Key container name	Yes/No	No	(Empty)	KEYCONTAINERNAME= "Microsoft Enhanced Cryptographic Provider v1.0"	Specifies the name of the key container to be used. Clicking Select Key Container will open a Key Container browser allowing selection from a list of cryptographic provider names. This parameter is active only if the Decrypt using parameter is set to Key Container.
Key container level	Text Options	No	User	KEYCONTAINERLEVEL="USER"	Specifies whether the new key container should be set to User-Level or Machine-Level. Microsoft Windows makes Machine-Level key containers available to all users, whereas a User-Level key container is available only to the user that created (or imported) the key container. The available options are: User (Default) Machine More details regarding Machine-Level and User-Level key containers can be found below under Comparing Machine-Level and User-Level RSA Key Containers.

PGP Tab

These parameters relate to the recipient's OpenPGP key ID (normally an e-mail address or name) and the password that associates with that ID. These parameters are available only when OpenPGP Public/Private Key is selected under the Type parameter located in the General tab.

NOTE: The parameters of the PGP tab have no relation to PGP Encrypt/Decrypt type, only OpenPGP.

Property

Type

Required

Default

Markup

Description

Email or Name

Text

(Empty)

KEYID=John@netauto.com

Specifies the OpenPGP key ID (normally an email address or name) used to decrypt the file(s). If more than one Email/Name is entered (along with the associated password), during runtime, this action will read through the list and select the appropriate one.

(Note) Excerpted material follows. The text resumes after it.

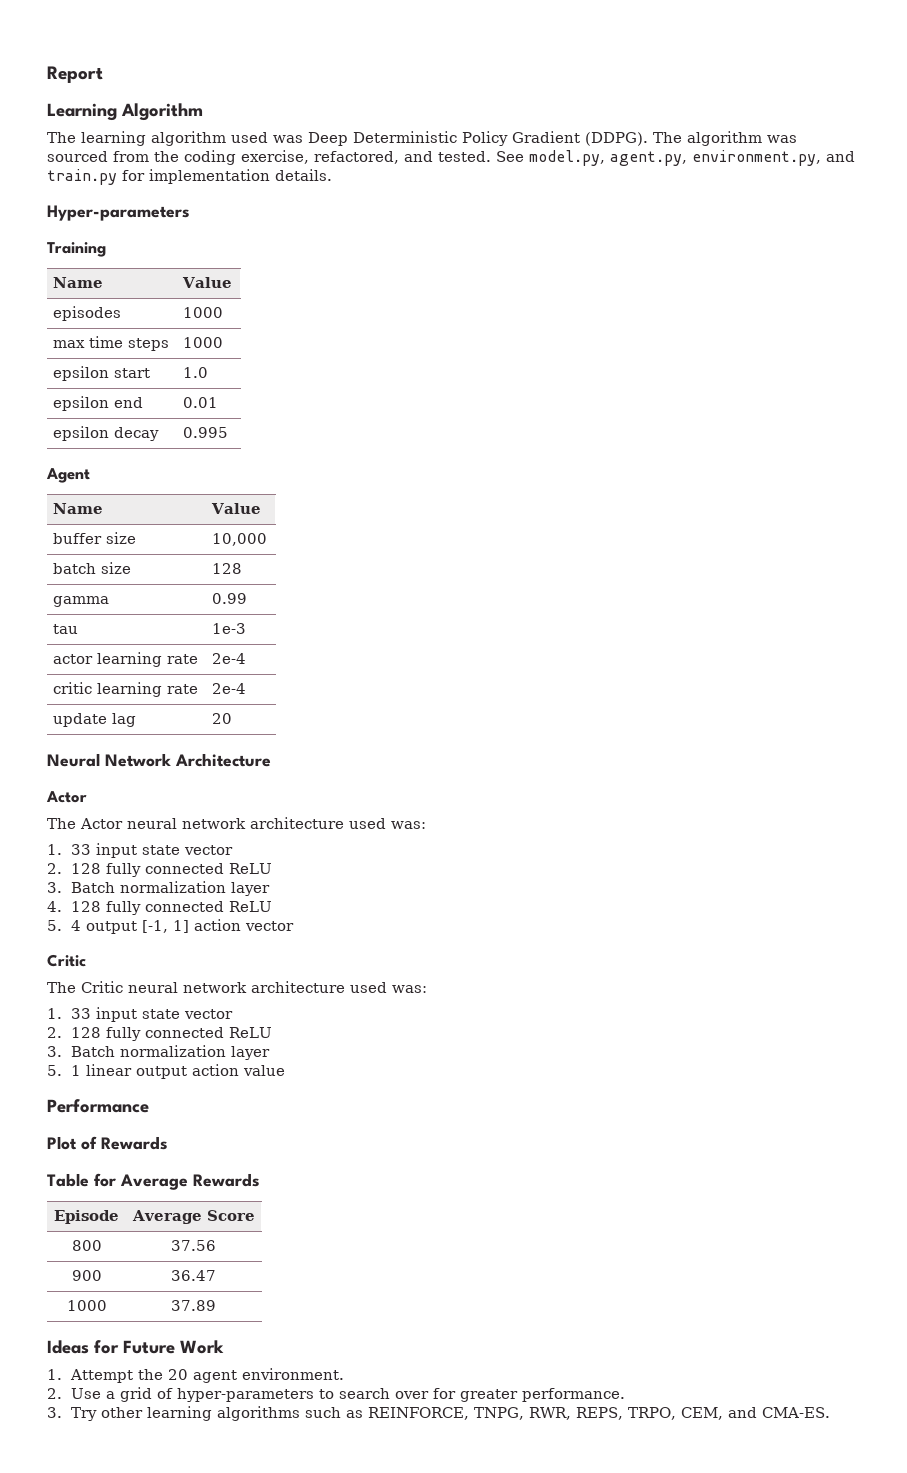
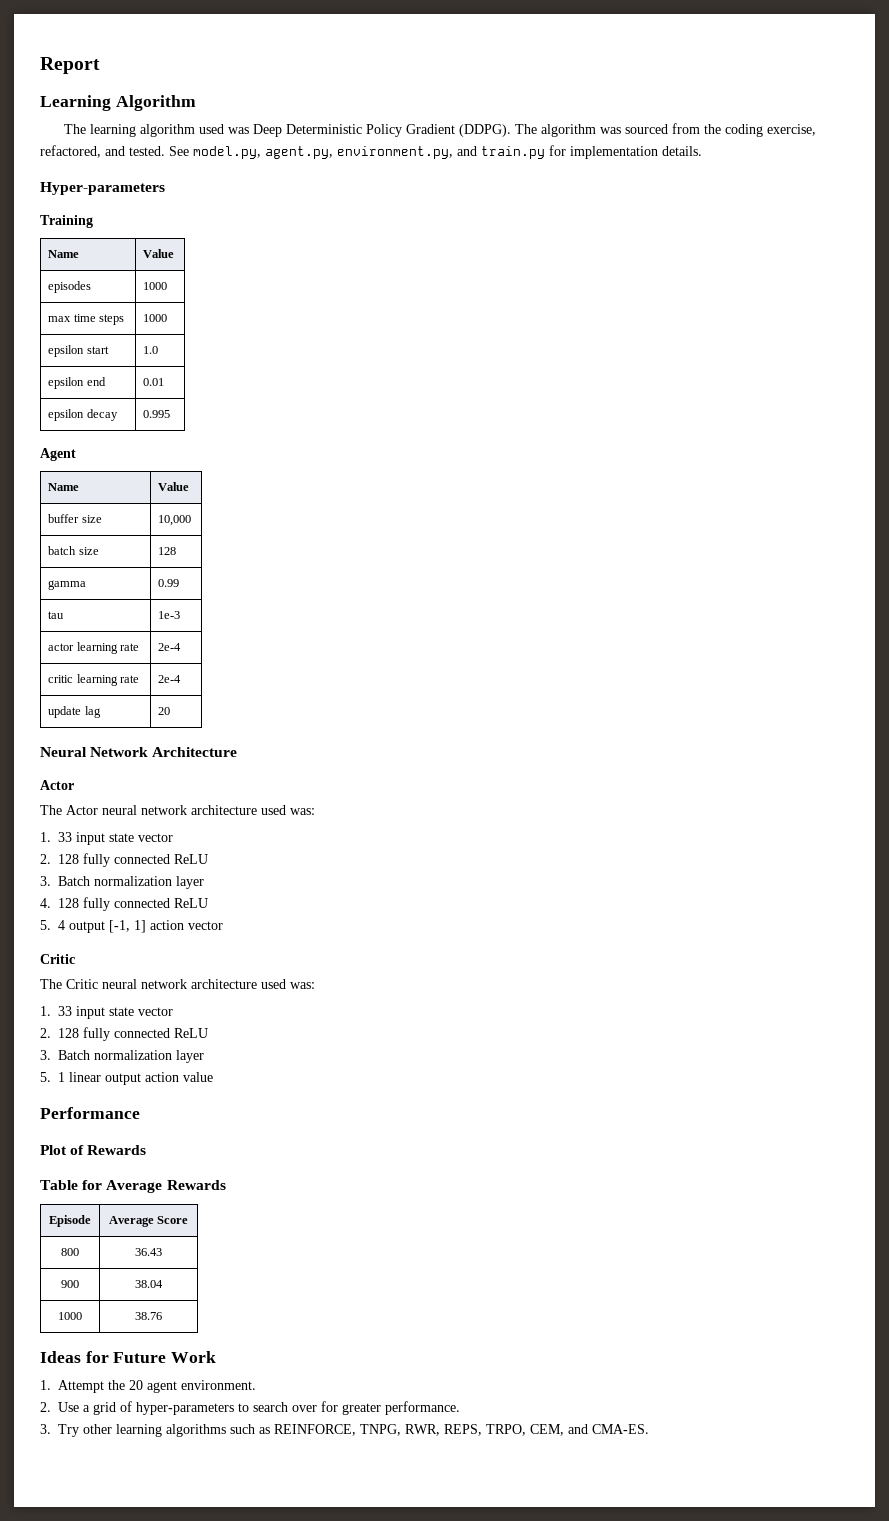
[171,1240,216,1251] 37.56 -> [135,1248,162,1256] 36.43
[171,1270,216,1281] 36.47 -> [135,1280,163,1288] 38.04
[171,1300,216,1311] 37.89 -> [135,1312,162,1320] 38.76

NOTE: The User section becomes populated with the user information associated with the Public Keyring File and Secret Keyring File entered under the Key Options tab. This will allow for choosing users during design time. The User portion is only helpful during design if referencing a keyring that is available.

Passphrase

Text

(Empty)

PASSWORD=password

Specifies the passphrase related to the information entered under the Email or Name field.

Comparing Machine-Level and User-Level RSA Key Containers

User-level RSA key containers are stored with the Windows user profile for a particular user and can be used to encrypt and decrypt information for applications that run under that specific user identity. User-level RSA key containers can be useful if you want to ensure that the RSA key information is removed when the Windows user profile is removed. However, because you must be logged in with the specific user account that makes use of the user-level RSA key container in order to encrypt or decrypt protected configuration sections, they are inconvenient to use.

Machine-level RSA key containers are available to all users that can log in to a computer, by default, and are the most useful as you can use them to encrypt or decrypt protected configuration sections while logged in with an administrator account. A machine-level RSA key container can be used to protect information for a single application, all the applications on a server, or a group of applications on a server that run under the same user identity. Although machine-level RSA key containers are available to all users, they can be secured with NTFS Access Control Lists (ACLs) so that only required users can access them.